Step Three: Seal Out Evil Outside Air
Once moisture is prevented from the ground, the next step is to prevent it from coming in through other openings such as your crawl space access, vents and little cracks and crevices. Air can hold an alarming amount of water in the form of moisture vapor, in some cases up to an entire pound per 1000 cubic feet, so it’s extremely important to seal off any ways for the outside air to get in. For openings, such as vents, CleanSpace Vent Covers make a great option. They are securely fastened to the foundation walls and have a foam insulation and gasket material that completely seal off the outside air. They are also made from a durable plastic that will never rust, rot or need new paint. The crawl space access should also have an airtight seal. Our EverLast Crawl space door is perfect for the job. It can be fitted to any doorway and is bordered by a heavy weatherseal strip. The crawl space door is made from completely inorganic material making it waterproof and unable to support the growth of mold, mildew or rust. Finally, all the small cracks and crevices need to be sealed. It’s common for there to be open gaps around wires and pipes that lead outside. Often in older homes, there is open space between the sill plate and the top of the foundation. These types of apertures can be sealed with products like caulk or spray foam.
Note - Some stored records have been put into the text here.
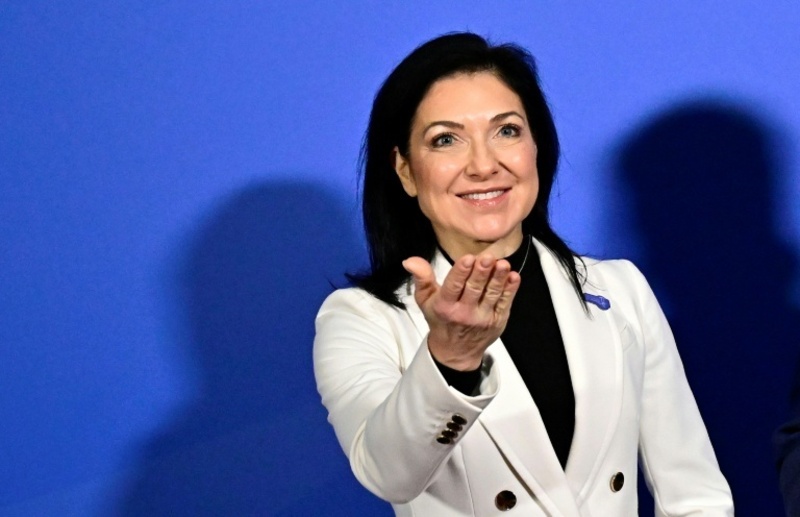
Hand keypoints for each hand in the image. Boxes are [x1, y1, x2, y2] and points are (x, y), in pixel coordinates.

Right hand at [402, 253, 520, 370]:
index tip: (468, 258)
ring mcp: (483, 318)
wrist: (456, 352)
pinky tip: (513, 277)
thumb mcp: (425, 300)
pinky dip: (510, 290)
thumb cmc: (440, 320)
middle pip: (474, 289)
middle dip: (481, 272)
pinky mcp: (497, 321)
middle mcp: (464, 313)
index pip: (453, 287)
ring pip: (492, 294)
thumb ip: (421, 278)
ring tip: (503, 264)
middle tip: (487, 257)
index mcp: (444, 306)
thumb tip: (410, 261)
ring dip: (498, 278)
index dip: (461, 272)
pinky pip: (505, 303)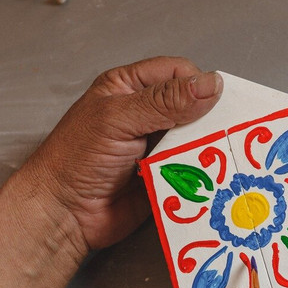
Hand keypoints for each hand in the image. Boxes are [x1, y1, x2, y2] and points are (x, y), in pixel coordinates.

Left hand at [22, 56, 221, 256]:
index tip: (214, 104)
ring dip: (206, 148)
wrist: (63, 214)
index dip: (197, 85)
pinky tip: (211, 176)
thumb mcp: (118, 119)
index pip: (176, 73)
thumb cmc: (76, 159)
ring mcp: (156, 146)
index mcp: (129, 87)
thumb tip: (210, 85)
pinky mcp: (164, 175)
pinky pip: (191, 169)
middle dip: (208, 119)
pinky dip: (202, 173)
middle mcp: (144, 113)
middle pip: (192, 106)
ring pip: (196, 139)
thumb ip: (164, 101)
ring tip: (218, 156)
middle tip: (224, 132)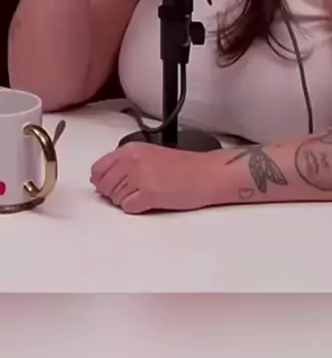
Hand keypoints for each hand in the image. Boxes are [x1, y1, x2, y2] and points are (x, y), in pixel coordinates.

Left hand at [90, 142, 220, 213]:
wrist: (206, 174)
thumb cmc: (184, 166)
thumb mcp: (149, 155)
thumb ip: (124, 163)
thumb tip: (102, 178)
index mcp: (131, 148)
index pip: (98, 168)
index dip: (102, 180)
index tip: (111, 184)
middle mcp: (132, 160)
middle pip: (104, 185)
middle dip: (114, 192)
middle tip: (134, 190)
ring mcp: (139, 177)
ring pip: (114, 198)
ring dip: (126, 200)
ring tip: (145, 193)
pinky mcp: (148, 194)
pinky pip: (128, 208)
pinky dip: (136, 208)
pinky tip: (150, 201)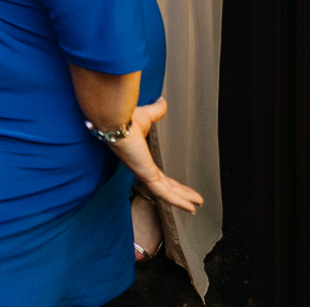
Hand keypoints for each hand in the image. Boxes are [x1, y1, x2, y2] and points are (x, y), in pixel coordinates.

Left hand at [108, 98, 203, 214]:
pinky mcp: (146, 174)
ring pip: (166, 193)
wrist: (114, 120)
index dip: (171, 182)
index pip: (159, 175)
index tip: (181, 187)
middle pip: (165, 187)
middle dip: (180, 194)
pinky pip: (164, 193)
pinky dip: (178, 201)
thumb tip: (162, 102)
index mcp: (141, 158)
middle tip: (193, 202)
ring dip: (181, 200)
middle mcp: (141, 168)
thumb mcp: (147, 116)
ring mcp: (143, 173)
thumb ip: (156, 112)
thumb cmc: (124, 117)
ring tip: (195, 209)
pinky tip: (190, 207)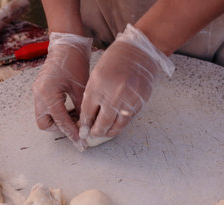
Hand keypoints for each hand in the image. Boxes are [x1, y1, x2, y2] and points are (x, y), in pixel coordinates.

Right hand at [32, 32, 91, 148]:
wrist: (67, 44)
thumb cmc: (74, 62)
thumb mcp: (81, 88)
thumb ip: (81, 109)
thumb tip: (85, 126)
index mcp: (47, 94)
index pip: (59, 121)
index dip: (71, 132)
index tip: (80, 141)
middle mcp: (38, 95)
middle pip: (45, 124)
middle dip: (60, 128)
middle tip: (76, 127)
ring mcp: (37, 92)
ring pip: (44, 117)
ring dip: (58, 121)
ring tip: (76, 118)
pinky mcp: (41, 90)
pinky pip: (46, 108)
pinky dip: (57, 113)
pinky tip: (71, 110)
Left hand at [79, 24, 173, 138]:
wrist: (139, 51)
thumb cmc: (116, 60)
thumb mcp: (96, 75)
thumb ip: (92, 96)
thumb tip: (88, 116)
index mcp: (97, 88)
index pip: (88, 114)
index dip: (85, 125)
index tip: (83, 129)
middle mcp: (112, 96)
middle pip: (101, 124)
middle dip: (96, 132)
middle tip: (93, 133)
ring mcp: (127, 101)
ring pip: (116, 126)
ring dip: (109, 132)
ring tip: (105, 132)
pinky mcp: (139, 103)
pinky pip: (128, 119)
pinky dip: (121, 123)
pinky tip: (116, 122)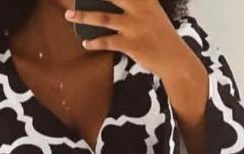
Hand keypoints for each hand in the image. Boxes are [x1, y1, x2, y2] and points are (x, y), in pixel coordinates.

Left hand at [64, 0, 197, 83]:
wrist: (175, 59)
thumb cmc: (159, 36)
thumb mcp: (151, 13)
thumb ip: (135, 6)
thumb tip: (106, 6)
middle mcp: (140, 9)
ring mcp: (135, 27)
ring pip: (103, 18)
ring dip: (83, 16)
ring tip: (69, 15)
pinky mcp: (131, 44)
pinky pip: (107, 42)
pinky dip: (94, 42)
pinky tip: (85, 43)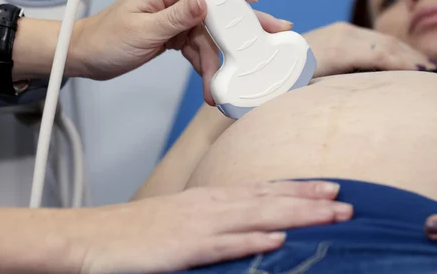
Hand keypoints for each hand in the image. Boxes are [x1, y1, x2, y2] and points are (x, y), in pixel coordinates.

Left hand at [71, 0, 292, 104]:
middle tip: (272, 36)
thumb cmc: (105, 40)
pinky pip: (201, 48)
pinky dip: (207, 66)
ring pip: (213, 33)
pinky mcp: (179, 34)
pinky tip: (212, 84)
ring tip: (226, 83)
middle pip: (220, 3)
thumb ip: (175, 17)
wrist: (86, 58)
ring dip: (221, 58)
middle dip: (244, 23)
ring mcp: (180, 17)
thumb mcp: (141, 30)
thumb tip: (205, 2)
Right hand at [74, 180, 352, 272]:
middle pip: (269, 198)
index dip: (299, 189)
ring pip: (257, 216)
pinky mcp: (182, 248)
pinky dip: (252, 239)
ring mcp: (197, 225)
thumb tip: (250, 225)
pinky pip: (222, 244)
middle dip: (311, 200)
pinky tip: (277, 238)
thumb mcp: (182, 221)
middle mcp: (210, 205)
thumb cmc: (136, 232)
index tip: (330, 188)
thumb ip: (215, 222)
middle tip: (347, 200)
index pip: (263, 189)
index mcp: (210, 199)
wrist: (89, 237)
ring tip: (330, 214)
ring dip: (296, 213)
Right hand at [302, 22, 434, 77]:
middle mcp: (345, 32)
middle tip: (436, 70)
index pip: (381, 43)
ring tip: (432, 71)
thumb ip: (341, 72)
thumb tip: (363, 86)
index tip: (424, 67)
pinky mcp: (340, 48)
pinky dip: (400, 61)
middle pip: (389, 42)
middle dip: (413, 55)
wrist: (263, 69)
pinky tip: (417, 71)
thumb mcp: (320, 72)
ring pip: (387, 46)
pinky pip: (379, 54)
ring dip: (412, 58)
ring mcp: (343, 37)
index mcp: (341, 36)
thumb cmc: (290, 76)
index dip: (404, 54)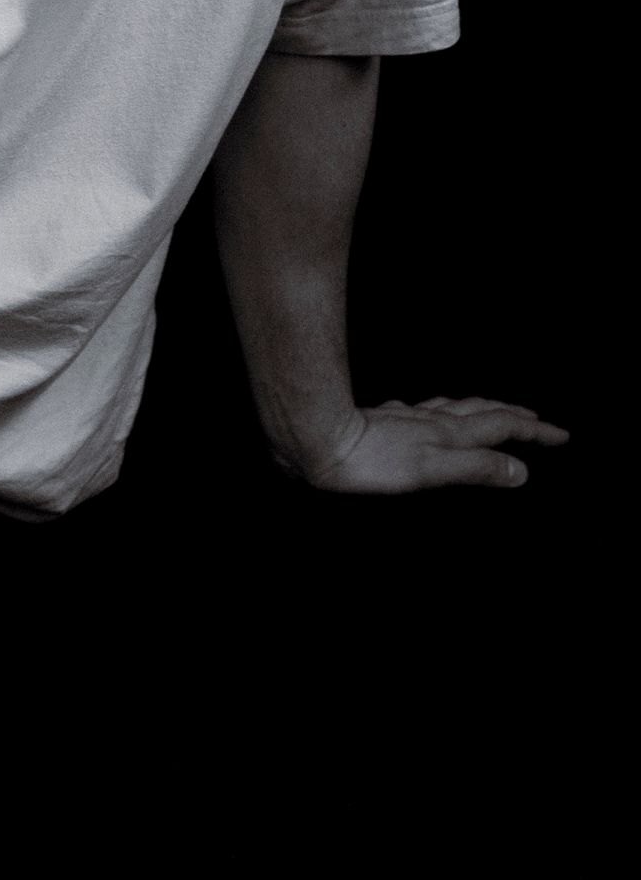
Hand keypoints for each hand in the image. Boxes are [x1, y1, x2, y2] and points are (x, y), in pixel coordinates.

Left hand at [295, 397, 569, 493]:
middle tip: (539, 420)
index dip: (534, 431)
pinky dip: (443, 412)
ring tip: (496, 410)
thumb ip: (476, 468)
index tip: (562, 435)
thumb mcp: (431, 470)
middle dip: (515, 415)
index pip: (501, 427)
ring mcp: (408, 419)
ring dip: (482, 409)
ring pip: (456, 408)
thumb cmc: (370, 462)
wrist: (316, 438)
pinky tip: (429, 414)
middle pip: (483, 411)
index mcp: (448, 433)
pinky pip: (425, 412)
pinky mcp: (385, 422)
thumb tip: (521, 471)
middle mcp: (432, 420)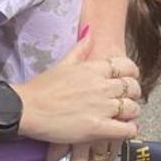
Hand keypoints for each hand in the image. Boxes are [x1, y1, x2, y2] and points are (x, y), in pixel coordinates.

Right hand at [16, 34, 140, 144]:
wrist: (27, 109)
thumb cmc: (42, 87)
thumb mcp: (63, 63)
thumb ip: (81, 48)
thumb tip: (90, 30)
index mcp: (94, 68)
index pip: (127, 67)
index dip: (132, 74)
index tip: (128, 80)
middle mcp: (102, 86)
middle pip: (133, 88)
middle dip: (133, 94)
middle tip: (126, 99)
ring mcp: (102, 107)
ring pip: (133, 108)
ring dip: (131, 113)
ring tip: (124, 116)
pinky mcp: (98, 128)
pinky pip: (127, 129)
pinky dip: (130, 130)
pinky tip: (123, 129)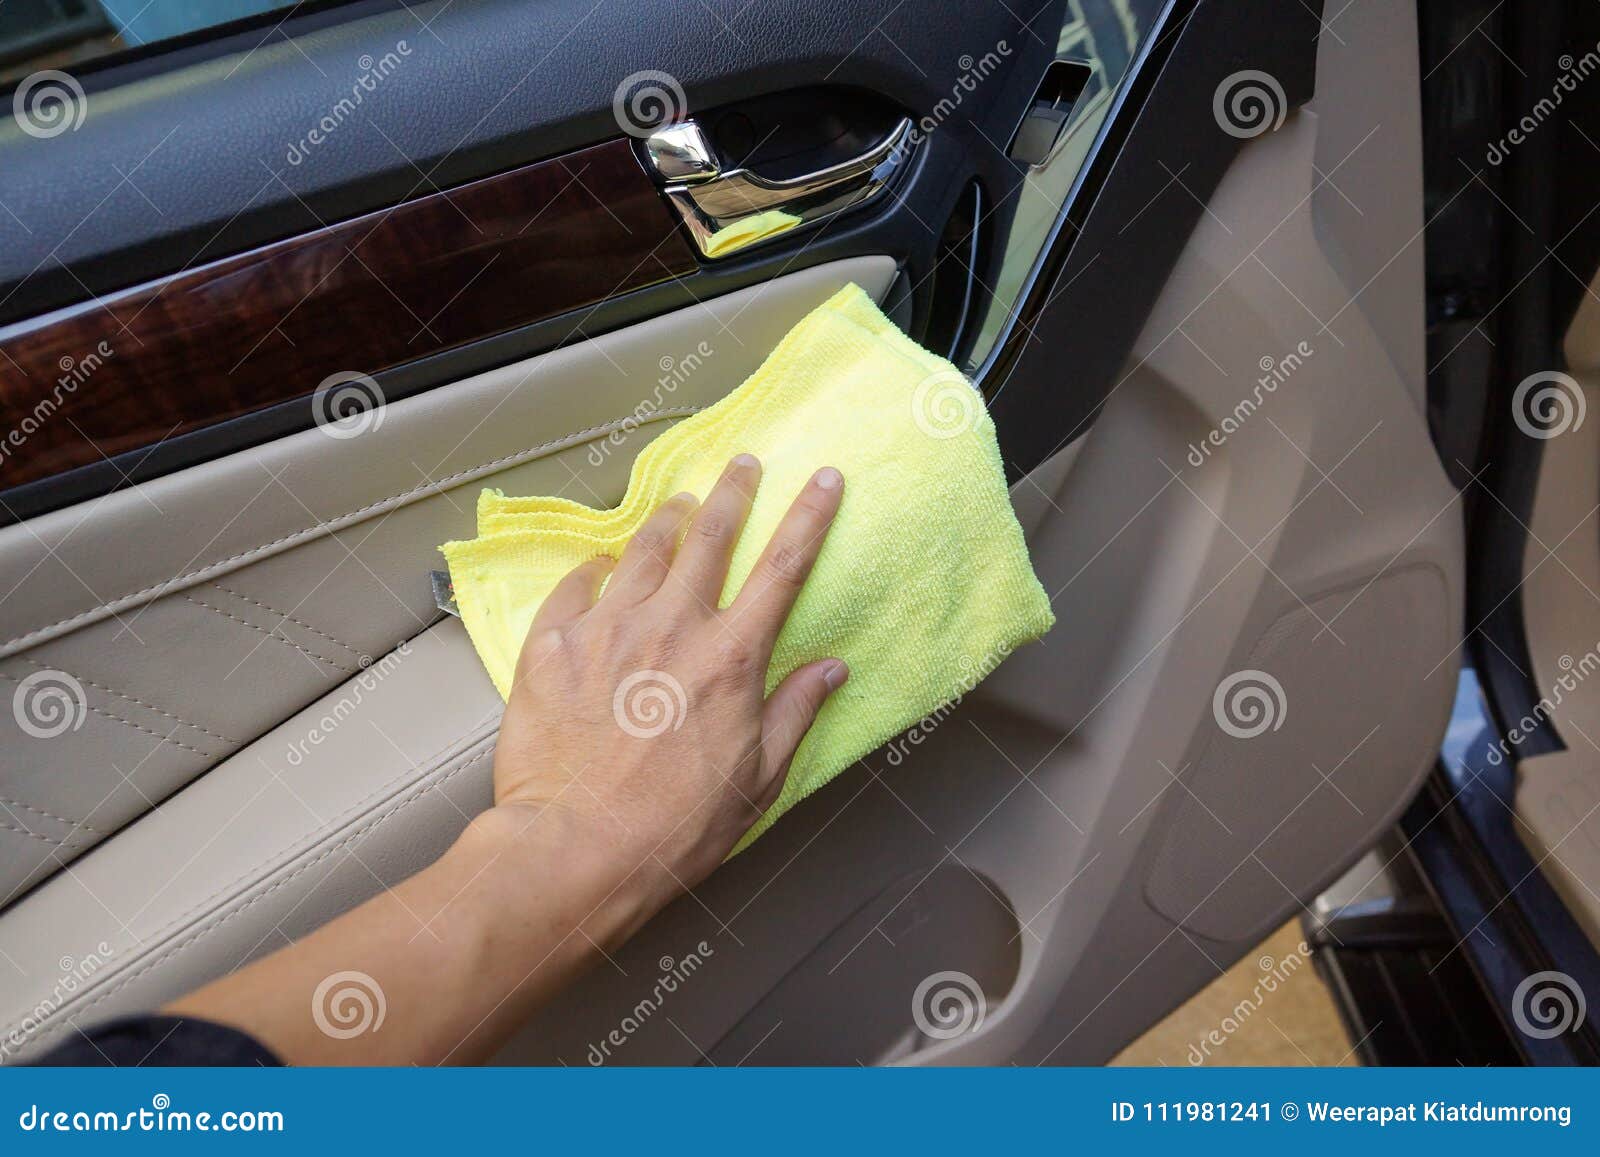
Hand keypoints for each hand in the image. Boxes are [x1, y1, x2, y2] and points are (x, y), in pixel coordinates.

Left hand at [486, 454, 848, 907]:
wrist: (576, 848)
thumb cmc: (672, 828)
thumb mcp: (757, 780)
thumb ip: (794, 713)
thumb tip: (830, 671)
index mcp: (731, 657)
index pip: (783, 567)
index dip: (809, 516)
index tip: (823, 479)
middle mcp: (672, 626)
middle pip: (710, 536)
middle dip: (732, 492)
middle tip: (741, 465)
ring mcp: (608, 629)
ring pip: (642, 549)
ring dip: (666, 520)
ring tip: (676, 505)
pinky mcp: (552, 644)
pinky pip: (576, 585)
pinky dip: (594, 569)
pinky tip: (599, 566)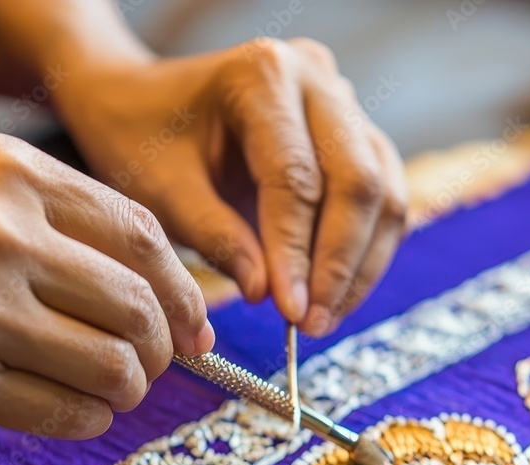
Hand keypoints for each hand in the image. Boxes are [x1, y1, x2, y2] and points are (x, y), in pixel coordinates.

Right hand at [0, 133, 211, 436]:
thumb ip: (88, 237)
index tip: (197, 327)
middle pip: (138, 310)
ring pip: (115, 368)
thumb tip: (192, 318)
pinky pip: (71, 413)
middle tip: (154, 363)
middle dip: (163, 350)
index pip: (144, 240)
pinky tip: (80, 407)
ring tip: (115, 385)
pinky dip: (91, 418)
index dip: (186, 294)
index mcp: (13, 176)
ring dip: (130, 388)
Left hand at [57, 38, 407, 336]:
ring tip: (324, 319)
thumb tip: (266, 293)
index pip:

Step Four: Keep your Crawl Space Air Dry
Even after these steps are finished, unfortunately some air will still seep into the crawl space. Air is a very little thing and crawl spaces draw that air in through the tiniest of places. For full control over the humidity of the crawl space, a dehumidifier should be installed. Many traditional dehumidifiers are inadequate; the fans are small, they have a small coverage area and they shut off when they are full. Our SaniDry Basement Air System outperforms traditional dehumidifiers. Using the same amount of energy as a traditional dehumidifier that removes only 40 pints a day, the SaniDry can remove up to 100 pints of water per day. The SaniDry is completely automatic and will power on and off in regards to the humidity of the crawl space. It also drains the removed water from the basic once its full, requiring little to no responsibility from the homeowner.